■ TRY IT
Keep to one stretch of the data below, the lines from the one with "19: (431, 571, 3.42)" up to and including the one with "37: (173, 454, 8.76)", and return that stretch exactly.

(SOURCE RECORDS begins)

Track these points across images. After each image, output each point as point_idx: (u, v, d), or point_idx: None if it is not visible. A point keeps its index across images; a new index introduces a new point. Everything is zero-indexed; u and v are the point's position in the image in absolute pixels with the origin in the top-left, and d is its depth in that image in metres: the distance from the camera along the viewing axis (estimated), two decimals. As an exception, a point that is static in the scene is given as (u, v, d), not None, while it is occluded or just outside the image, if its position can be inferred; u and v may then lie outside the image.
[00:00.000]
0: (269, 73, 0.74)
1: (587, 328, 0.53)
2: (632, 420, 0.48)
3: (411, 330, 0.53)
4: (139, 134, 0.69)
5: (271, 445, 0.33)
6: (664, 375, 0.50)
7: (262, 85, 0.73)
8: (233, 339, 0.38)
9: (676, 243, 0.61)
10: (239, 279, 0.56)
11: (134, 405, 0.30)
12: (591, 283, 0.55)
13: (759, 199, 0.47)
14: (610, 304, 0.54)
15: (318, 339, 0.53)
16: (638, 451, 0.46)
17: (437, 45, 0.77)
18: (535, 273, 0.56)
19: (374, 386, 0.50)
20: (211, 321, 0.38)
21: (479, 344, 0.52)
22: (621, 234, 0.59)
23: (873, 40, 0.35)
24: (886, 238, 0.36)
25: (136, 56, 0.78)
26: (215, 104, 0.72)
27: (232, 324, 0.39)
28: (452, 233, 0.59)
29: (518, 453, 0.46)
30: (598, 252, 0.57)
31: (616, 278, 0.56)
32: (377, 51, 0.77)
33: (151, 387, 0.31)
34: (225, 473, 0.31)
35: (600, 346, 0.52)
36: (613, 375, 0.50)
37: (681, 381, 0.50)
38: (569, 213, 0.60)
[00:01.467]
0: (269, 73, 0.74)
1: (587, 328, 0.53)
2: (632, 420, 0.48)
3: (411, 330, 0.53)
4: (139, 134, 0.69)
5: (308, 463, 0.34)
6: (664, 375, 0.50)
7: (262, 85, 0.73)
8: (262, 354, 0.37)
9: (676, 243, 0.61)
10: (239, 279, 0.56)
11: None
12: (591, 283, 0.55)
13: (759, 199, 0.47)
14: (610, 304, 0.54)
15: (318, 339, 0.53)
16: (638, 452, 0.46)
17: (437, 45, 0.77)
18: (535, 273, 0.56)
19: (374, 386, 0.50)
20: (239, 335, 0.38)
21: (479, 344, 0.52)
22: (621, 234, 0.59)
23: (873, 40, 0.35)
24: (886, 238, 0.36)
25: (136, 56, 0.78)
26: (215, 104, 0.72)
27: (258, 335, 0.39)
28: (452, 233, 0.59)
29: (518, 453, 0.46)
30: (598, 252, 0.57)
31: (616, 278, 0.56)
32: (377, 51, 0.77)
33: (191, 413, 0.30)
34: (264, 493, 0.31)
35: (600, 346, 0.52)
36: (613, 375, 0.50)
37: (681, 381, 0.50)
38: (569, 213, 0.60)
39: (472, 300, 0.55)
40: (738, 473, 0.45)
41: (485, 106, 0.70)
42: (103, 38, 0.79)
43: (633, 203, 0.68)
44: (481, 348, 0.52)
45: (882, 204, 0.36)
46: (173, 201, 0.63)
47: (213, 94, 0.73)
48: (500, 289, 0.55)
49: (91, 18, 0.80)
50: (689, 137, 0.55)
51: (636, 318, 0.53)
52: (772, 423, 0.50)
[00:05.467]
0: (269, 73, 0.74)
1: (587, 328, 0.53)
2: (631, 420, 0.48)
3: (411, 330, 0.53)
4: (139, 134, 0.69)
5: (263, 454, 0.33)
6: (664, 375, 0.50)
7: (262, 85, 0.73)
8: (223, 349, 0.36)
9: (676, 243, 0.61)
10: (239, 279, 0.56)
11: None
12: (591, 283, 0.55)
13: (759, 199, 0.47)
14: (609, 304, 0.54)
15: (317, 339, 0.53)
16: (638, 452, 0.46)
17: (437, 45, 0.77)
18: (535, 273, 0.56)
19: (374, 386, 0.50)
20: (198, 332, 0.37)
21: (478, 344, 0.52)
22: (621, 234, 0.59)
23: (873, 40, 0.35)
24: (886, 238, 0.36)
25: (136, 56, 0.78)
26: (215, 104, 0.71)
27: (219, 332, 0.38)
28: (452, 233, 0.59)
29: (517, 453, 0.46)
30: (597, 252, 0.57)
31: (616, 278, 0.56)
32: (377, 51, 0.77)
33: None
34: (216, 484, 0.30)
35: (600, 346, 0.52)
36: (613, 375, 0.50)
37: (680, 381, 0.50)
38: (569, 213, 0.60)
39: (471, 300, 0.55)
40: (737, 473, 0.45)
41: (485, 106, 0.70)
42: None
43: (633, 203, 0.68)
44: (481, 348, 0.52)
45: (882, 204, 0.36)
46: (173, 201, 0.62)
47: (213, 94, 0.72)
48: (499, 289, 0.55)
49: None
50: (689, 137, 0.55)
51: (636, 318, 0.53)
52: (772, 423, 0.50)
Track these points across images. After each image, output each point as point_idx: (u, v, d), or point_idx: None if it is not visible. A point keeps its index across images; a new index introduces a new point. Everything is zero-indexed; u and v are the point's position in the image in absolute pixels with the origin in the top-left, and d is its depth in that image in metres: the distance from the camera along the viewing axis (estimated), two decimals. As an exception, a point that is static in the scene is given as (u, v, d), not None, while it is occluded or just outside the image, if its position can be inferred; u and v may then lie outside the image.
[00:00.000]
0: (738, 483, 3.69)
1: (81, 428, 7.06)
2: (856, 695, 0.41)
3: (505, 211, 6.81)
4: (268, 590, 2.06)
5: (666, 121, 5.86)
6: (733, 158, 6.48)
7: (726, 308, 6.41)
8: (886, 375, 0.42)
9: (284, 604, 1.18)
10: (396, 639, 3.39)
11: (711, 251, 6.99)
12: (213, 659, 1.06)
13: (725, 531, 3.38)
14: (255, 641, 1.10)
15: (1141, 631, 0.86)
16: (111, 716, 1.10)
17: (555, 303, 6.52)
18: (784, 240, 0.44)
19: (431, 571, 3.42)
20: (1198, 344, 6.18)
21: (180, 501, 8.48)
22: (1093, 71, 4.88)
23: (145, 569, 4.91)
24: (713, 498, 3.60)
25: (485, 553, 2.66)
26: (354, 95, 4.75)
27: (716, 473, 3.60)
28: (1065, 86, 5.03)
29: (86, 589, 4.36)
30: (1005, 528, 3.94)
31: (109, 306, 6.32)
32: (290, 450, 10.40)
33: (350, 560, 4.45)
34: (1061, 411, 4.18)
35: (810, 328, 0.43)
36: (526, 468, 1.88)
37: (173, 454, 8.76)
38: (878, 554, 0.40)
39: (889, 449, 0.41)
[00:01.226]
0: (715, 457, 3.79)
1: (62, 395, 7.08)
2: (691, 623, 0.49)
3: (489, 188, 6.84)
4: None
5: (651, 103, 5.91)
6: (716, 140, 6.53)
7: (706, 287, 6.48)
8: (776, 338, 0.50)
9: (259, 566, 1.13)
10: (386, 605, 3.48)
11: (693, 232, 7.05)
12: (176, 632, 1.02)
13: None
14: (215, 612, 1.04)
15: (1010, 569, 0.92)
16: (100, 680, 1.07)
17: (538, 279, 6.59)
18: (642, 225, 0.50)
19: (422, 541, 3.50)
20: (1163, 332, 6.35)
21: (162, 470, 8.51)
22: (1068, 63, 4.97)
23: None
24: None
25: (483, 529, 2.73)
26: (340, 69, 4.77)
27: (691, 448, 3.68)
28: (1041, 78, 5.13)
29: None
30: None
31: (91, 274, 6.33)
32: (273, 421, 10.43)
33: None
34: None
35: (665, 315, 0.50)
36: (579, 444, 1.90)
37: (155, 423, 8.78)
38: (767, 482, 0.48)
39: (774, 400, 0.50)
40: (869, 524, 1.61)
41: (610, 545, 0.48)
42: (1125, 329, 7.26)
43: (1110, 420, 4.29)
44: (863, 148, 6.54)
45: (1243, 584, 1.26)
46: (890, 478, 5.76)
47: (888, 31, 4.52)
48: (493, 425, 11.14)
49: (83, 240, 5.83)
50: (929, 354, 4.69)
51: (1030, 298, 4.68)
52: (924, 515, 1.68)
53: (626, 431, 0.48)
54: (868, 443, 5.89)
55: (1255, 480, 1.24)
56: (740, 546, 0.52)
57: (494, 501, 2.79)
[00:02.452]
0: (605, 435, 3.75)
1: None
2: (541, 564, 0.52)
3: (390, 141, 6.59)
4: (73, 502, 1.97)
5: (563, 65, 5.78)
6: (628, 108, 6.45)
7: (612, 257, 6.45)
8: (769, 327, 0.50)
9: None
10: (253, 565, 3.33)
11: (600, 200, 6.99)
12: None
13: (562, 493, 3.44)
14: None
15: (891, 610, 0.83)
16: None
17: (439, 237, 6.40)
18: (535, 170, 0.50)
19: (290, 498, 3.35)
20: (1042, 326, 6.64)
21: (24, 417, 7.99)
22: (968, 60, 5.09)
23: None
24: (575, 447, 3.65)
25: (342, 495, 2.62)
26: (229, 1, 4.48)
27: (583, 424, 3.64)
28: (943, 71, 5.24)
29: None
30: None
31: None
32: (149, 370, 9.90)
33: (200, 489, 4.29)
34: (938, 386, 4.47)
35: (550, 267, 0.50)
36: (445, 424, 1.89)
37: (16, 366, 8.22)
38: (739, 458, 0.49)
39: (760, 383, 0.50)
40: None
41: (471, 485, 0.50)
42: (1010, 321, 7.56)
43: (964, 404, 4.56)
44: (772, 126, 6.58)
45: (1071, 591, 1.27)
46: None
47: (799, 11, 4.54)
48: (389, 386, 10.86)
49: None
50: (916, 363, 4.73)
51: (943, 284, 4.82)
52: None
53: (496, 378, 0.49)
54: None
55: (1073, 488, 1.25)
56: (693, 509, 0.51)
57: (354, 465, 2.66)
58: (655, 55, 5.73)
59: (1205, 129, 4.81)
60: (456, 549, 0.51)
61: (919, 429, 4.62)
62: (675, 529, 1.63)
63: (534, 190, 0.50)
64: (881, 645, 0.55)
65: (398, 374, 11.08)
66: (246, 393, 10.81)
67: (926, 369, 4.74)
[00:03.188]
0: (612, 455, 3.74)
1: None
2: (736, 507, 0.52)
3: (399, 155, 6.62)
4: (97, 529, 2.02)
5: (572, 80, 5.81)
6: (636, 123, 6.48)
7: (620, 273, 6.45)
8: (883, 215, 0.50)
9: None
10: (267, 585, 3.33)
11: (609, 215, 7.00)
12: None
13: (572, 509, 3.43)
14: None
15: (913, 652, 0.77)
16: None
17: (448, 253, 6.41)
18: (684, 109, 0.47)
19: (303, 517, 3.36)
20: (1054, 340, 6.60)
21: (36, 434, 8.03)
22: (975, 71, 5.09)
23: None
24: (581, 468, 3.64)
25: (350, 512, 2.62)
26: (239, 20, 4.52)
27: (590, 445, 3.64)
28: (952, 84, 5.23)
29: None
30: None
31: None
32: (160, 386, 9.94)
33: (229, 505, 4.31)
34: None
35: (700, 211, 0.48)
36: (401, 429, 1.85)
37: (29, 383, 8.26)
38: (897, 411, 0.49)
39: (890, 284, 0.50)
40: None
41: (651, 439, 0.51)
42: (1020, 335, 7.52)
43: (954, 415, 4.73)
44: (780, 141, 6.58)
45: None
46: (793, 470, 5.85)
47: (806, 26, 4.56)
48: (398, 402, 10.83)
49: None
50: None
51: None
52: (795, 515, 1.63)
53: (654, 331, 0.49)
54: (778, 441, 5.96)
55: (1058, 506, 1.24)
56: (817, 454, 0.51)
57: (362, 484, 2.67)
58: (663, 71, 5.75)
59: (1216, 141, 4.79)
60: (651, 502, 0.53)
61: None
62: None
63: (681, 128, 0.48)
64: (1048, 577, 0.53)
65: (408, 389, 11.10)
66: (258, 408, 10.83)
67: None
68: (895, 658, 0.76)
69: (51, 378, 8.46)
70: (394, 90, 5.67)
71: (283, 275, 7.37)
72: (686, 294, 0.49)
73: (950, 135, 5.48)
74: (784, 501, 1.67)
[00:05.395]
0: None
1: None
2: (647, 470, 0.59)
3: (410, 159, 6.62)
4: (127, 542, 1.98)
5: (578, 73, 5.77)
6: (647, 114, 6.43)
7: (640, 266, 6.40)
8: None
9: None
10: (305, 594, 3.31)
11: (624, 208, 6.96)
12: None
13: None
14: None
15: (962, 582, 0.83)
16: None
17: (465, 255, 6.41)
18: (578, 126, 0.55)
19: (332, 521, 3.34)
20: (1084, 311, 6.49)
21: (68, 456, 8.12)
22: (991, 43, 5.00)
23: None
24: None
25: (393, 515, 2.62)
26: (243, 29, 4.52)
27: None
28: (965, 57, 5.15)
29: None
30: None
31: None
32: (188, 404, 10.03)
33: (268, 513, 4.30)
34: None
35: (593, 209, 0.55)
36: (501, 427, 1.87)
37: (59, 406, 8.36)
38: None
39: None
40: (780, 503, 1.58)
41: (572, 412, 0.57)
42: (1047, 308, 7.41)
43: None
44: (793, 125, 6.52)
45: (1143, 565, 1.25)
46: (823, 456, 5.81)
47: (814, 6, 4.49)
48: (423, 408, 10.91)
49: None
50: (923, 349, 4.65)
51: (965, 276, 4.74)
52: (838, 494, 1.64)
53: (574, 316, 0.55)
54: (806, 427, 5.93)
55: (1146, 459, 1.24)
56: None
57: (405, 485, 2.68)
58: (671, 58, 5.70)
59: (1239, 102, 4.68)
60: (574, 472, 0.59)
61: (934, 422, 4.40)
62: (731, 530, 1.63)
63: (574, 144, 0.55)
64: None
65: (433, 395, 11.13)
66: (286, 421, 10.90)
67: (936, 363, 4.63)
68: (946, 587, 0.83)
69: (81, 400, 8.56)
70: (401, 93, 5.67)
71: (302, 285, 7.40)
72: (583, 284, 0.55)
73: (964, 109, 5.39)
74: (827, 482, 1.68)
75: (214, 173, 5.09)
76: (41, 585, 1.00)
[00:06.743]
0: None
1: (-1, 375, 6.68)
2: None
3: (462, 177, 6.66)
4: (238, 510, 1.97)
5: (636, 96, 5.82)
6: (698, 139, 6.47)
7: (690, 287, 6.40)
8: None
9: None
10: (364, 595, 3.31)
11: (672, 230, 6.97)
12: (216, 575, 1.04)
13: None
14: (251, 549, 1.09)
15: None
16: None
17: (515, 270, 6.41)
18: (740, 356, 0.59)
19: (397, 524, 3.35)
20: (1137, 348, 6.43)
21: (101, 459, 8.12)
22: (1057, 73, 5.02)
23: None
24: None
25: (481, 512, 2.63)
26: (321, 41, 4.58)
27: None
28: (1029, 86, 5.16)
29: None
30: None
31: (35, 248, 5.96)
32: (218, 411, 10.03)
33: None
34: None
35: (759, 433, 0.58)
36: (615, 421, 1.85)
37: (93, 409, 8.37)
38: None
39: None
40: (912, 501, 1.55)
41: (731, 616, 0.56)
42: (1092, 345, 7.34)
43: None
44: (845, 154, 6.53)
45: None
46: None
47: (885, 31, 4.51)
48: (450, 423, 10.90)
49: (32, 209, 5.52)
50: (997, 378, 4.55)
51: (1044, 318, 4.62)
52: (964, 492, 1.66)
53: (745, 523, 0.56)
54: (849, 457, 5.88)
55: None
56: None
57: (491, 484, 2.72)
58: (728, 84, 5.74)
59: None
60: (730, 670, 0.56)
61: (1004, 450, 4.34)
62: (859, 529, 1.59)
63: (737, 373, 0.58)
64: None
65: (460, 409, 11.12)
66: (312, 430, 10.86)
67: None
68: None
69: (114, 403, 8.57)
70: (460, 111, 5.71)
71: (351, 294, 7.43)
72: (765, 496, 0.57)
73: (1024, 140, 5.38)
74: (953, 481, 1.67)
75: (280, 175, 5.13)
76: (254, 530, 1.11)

(SOURCE RECORDS ends)

■ WRITTEN SOLUTION
19: (431, 571, 3.42)
20: (1198, 344, 6.18)
21: (180, 501, 8.48)
22: (1093, 71, 4.88)
23: (145, 569, 4.91)
24: (713, 498, 3.60)
25: (485, 553, 2.66)
26: (354, 95, 4.75)
27: (716, 473, 3.60)
28: (1065, 86, 5.03)
29: (86, 589, 4.36)
30: (1005, 528, 3.94)
31: (109, 306, 6.32)
32: (290, 450, 10.40)
33: (350, 560, 4.45)
34: (1061, 411, 4.18)
35: (810, 328, 0.43)
36: (526, 468, 1.88)
37: (173, 454, 8.76)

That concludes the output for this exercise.